Man kann sich darüber aufhalten, dass der Wunderknabe des Weltkinos seinem Werk damit falsche Gravitas zu verleihen versucht, dass er seinem Publikum kein autonomes Mitdenken zutraut, dass er sich mit der prätentiösen Einleitung leicht vergriffen hat. Doch der ausführliche Verweis auf das ominöse Gesetz "S-14" ist immerhin eine schöne Versinnbildlichung dessen, was Dolans Kino in seiner noch jungen Karriere ausmacht.
Dolans Stil ist unverkennbar, seine Filme grundverschieden. Er erzählt Lebensgeschichten und Anekdoten; er liebt die Stilisierung, lässt sich aber seine Abschweifungen in den Realismus nicht nehmen. Seine Mise en scène ist minutiös, seine Bilder pendeln zwischen absoluter Schärfe und ästhetischer Unschärfe; vor seinem rigorosen Gestaltungswillen ist selbst die Form des Bildes nicht sicher – Mommy ist mit Ausnahme zweier Sequenzen im quadratischen 1:1-Format gehalten.
Es ist ein ungemein variables Kino der oftmals grossen Gesten, vergleichbar mit dem frühen Fassbinder, welches Dolan zelebriert. Doch das ist sein Modus, im Grossen auf das Kleine und Persönliche, im Kleinen auf die breiteren Zusammenhänge einzugehen. Die umfassende, ein Jahrzehnt umspannende Liebesgeschichte eines Transsexuellen in Laurence Anyways war eine Auseinandersetzung mit der eigenen Aussenseiter-Identität, während das Kammerspiel Tom à la ferme sowohl als intimes Charakterdrama als auch als Interpretation von Homophobie und traditionellen Familienstrukturen funktioniert.

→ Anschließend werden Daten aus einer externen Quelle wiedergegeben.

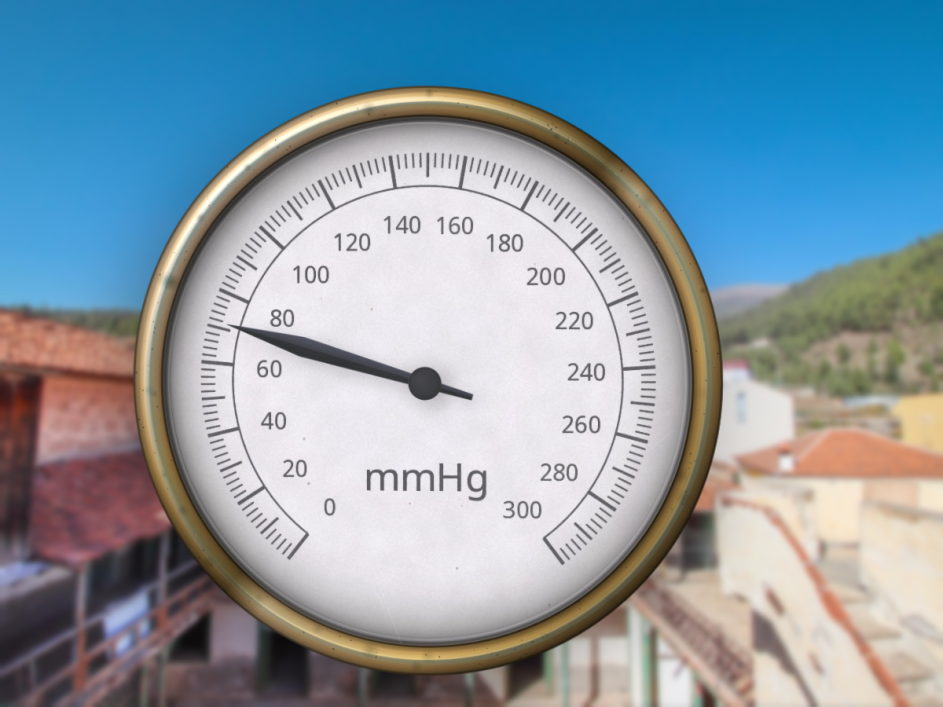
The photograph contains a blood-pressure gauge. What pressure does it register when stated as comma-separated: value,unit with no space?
72,mmHg
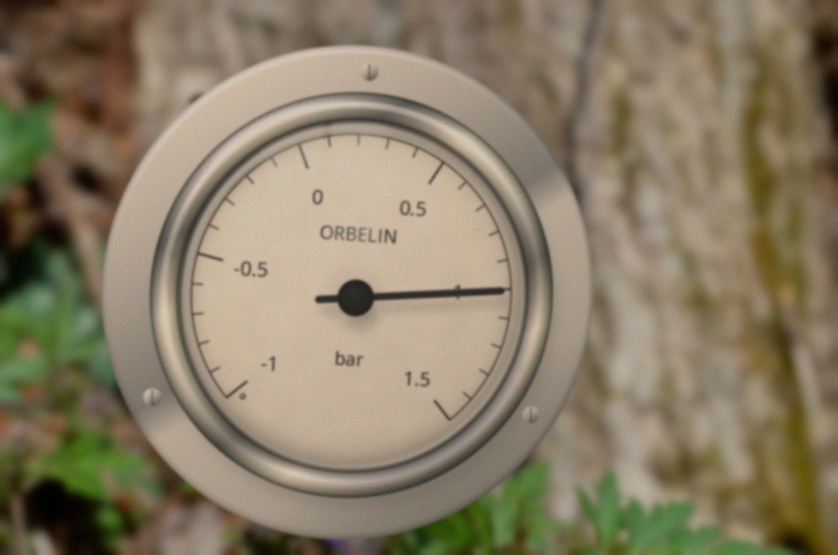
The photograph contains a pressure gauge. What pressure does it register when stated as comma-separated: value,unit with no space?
1,bar
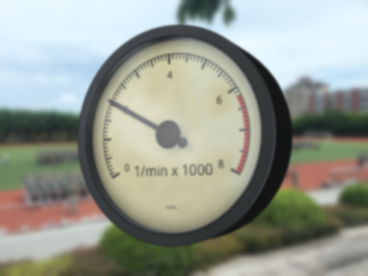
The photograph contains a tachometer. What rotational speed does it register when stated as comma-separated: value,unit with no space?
2000,rpm
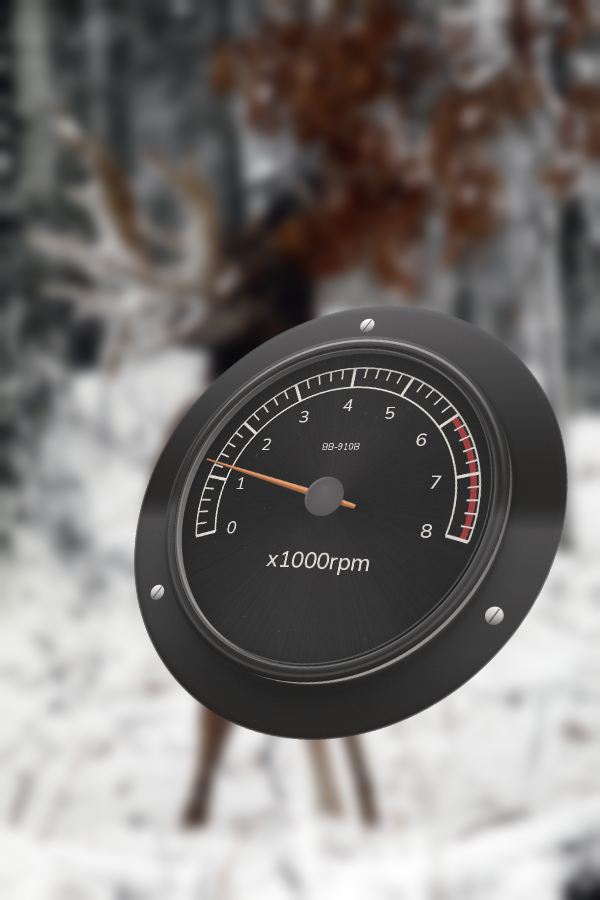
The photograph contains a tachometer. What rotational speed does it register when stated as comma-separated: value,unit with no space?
1200,rpm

Diane (Anne Dorval) versucht, mit ihrem verhaltensauffälligen Sohn Steve (Antoine-Olivier Pilon) ein geregeltes Leben zu führen. © Pathé Films AG |
Der Film ist weniger einer stringenten Handlung unterworfen als eine Sammlung von Momenten im turbulenten Alltag von Diane, Steve und ihrer stotternden Nachbarin Kyla (Suzanne Clément, auch zu sehen in J'ai tué ma mère und Laurence Anyways). Die Figuren profilieren sich in agitierten Dialog-Duellen, David O. Russell (The Fighter, Silver Linings Playbook) evozierend, in denen sich die eigentümliche Intonation von Québec-Französisch mit seinen englischen Lehnwörtern und Steves halsbrecherisches Sprachtempo grossartig ergänzen. Rücken Dianes Geldsorgen ins Zentrum, scheint sich der sozialrealistische Einfluss eines Ken Loach anzudeuten. Struktur erhält das Ganze durch Dolans gewohnt eklektischen Soundtrack, in dem Pop und Folk genauso Platz finden wie Schubert; der Einsatz von Lana Del Reys "Born to Die" zum Schluss erinnert an Jacques Audiards ebenso überraschende wie bewegende Katy-Perry-Einspielung in De rouille et d'os.
Die schüchterne Kyla (Suzanne Clément) freundet sich mit dem schwierigen Mutter-Sohn-Duo an. © Pathé Films AG |
Mommy ist ein faszinierender, rauschhafter Film, durchsetzt mit den für Dolan typischen ästhetisch-fetischisierenden Abschweifungen – fantastisch die Kamerafahrt, welche Steve auf seinem Longboard auf dem Weg zum Supermarkt zeigt – und von Kameramann André Turpin mit wunderschönen Bildern versehen, welche dereinst wohl verquer nostalgische Erinnerungen an die 2010er Jahre erwecken werden. Unterstützt von drei bestechenden Schauspielleistungen – allen voran der seiner Muse Anne Dorval –, liefert Dolan hier einmal mehr eine beeindruckende Demonstration seines Könnens. Fünf Filme in fünf Jahren; Mommy ist mit Abstand sein bester – bisher.